= Pearson, Victoria =

Pearson was a town in Victoria, Australia, located southwest of Walhalla. It was in the local government area of the Shire of Baw Baw. It was also known as The Happy, and Happy Go Lucky.

The town's history began with the discovery of a quartz reef outcrop or 'blow' by prospector William McGregor in 1863. McGregor was cutting an access track into the mining town of Walhalla when he came across this feature. He examined the rock but failed to find any gold in it. He later showed this to a workmate William Cummin, whose sharper eyes noted that this was not the case. Cummin kept this discovery to himself and soon after he left McGregor's prospecting party and went to Seaton to register a prospecting claim on the site. He later gave McGregor a 1/8 share in this claim as a token gesture of the find.

The town's mines yielded rich gold which was easily extracted at first. The very first crushing of the Happy Go Lucky Quart Gold mine yielded an incredible 700 oz from 150 tons of rock. By May 1868 some 14,862 ozs had been obtained by the town's mines. Prominent mines included the GreyHorse, Lillydale, Union Jack, Evening Star, Wulfsode, Esmeralda and Castle Rose.

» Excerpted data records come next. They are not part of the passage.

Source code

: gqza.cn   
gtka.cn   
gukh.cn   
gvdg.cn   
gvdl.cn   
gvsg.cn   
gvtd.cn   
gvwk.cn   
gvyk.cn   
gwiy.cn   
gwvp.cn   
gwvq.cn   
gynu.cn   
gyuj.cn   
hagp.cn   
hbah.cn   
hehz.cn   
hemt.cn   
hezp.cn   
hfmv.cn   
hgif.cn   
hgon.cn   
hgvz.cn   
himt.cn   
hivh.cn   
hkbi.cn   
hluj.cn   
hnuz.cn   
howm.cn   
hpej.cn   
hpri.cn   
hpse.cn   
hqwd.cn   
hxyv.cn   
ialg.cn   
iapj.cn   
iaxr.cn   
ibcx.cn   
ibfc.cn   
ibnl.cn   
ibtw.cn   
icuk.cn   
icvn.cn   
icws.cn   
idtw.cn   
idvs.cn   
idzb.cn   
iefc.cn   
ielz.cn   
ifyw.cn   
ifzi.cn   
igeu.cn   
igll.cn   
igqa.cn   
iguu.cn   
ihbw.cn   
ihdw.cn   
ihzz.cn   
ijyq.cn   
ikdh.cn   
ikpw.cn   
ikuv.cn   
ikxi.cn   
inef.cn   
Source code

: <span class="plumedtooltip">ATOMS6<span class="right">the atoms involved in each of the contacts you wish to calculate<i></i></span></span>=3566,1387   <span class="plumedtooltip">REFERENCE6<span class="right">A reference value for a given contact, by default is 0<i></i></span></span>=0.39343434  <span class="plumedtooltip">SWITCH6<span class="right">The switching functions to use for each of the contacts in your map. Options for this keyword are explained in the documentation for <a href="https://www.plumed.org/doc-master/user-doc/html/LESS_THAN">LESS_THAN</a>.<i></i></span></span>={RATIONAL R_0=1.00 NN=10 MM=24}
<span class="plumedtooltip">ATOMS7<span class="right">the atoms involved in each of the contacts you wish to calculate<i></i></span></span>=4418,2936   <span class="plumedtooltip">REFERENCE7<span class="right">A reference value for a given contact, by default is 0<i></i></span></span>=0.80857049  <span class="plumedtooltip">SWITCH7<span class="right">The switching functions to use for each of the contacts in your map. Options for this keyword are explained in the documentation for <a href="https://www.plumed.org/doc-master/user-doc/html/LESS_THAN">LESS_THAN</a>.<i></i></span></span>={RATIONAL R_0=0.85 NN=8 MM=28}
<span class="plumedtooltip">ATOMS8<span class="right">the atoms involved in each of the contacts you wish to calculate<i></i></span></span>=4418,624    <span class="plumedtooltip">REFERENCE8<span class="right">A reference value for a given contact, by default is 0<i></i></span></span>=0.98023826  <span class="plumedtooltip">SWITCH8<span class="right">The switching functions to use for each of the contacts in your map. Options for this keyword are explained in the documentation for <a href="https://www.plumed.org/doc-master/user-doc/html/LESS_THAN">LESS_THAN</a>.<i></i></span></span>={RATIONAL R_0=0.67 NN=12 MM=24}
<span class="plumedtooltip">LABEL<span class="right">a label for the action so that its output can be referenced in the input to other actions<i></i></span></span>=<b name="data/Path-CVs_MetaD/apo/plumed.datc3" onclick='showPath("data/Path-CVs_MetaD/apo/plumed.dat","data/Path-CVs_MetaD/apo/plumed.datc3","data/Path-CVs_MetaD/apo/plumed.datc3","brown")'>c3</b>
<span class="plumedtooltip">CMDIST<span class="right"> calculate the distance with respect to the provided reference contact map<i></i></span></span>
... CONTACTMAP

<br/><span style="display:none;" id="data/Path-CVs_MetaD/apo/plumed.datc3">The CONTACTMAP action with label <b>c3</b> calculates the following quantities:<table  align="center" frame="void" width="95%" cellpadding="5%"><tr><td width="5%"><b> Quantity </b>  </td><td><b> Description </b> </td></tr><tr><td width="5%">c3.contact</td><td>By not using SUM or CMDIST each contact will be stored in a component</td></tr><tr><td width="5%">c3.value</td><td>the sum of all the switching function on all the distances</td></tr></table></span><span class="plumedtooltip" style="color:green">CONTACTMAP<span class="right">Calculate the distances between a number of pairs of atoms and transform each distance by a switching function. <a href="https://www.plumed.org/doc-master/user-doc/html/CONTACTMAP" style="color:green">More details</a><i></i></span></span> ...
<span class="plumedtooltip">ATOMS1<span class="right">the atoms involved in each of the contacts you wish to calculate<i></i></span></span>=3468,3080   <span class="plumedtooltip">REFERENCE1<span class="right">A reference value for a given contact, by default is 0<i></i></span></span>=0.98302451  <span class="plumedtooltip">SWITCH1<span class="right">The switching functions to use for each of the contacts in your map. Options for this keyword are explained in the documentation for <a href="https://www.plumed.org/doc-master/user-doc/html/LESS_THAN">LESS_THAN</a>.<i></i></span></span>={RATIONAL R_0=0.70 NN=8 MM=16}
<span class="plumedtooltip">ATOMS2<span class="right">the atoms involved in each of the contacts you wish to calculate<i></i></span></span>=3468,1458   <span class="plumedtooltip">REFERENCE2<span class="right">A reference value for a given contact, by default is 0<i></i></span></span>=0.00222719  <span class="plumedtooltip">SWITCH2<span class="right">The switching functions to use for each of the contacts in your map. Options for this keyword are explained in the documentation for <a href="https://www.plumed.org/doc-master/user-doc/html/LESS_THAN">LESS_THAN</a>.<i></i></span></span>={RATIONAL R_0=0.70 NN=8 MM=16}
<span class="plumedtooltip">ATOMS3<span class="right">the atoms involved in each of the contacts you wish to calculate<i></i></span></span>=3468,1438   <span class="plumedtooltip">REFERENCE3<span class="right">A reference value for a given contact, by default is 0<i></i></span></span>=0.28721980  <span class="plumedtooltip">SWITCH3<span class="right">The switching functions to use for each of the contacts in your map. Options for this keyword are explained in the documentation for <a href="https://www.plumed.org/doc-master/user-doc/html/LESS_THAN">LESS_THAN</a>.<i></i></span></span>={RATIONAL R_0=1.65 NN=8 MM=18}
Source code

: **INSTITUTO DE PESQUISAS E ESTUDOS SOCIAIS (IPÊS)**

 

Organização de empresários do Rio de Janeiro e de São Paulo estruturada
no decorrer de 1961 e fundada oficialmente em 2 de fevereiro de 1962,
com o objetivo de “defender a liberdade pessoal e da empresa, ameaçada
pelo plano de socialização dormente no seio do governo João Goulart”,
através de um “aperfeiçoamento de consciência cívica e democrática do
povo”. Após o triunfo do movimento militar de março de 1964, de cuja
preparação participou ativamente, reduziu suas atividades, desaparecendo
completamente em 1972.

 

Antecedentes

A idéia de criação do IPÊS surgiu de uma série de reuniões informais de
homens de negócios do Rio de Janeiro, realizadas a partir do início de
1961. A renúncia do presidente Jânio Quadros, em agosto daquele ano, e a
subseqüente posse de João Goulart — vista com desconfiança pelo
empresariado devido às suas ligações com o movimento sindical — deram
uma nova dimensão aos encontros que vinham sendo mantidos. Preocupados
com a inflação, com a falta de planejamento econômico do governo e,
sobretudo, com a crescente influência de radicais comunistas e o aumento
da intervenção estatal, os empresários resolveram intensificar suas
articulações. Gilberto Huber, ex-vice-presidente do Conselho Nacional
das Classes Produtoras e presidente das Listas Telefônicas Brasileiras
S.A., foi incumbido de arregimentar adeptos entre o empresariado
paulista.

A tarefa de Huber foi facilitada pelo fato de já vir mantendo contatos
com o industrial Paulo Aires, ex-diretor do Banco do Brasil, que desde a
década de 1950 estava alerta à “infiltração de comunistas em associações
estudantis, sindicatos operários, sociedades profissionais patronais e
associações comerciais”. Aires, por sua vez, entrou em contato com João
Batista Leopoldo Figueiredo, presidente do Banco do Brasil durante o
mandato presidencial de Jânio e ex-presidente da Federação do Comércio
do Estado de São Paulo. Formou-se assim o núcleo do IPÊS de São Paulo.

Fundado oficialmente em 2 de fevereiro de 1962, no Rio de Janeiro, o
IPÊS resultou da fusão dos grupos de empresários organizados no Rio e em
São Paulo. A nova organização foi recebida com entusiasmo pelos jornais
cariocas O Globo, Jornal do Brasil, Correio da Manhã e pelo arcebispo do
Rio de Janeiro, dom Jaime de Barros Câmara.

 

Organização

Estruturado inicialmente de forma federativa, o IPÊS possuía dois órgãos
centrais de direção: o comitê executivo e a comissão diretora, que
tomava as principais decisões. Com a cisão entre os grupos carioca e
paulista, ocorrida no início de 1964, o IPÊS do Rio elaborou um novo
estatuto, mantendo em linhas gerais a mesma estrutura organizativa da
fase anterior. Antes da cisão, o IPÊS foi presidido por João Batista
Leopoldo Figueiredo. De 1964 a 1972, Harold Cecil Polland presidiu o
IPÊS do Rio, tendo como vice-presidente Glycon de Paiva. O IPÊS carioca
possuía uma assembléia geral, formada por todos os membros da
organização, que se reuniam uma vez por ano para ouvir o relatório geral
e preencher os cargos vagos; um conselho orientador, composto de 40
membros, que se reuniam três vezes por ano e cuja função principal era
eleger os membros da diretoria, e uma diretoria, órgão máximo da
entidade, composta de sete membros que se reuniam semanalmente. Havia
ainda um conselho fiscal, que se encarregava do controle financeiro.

By 1864 a booming village had developed including 3 hotels, bakers, butchers, and restaurants. In addition to the area's mining activity, the town had become an important stop for the packing trade which was bringing mining equipment and other goods into nearby Walhalla. The town was surveyed in 1865 and named Pearson after William Pearson, a prominent local pastoralist, mining investor, politician and horseracing identity. Locals inexplicably resisted this name change and continued to call it Happy go Lucky or 'The Happy.'

At its peak it had a population of around 300 including a small community of Chinese prospectors. Happy-Go-Lucky Post Office opened on 12 June 1865. Its first postmaster was Edward Alexander who operated from 7 a.m. to 8 p.m each day.

By the 1870s mining activity had slowed, and Pearson became a satellite town of Walhalla. The Union Hotel and the general store remained until 1912. The Post Office closed in 1916.
The advent and completion of the Moe Walhalla rail line also sounded the final death knell for the town as the packing trade through it dwindled. Only ruins exist today.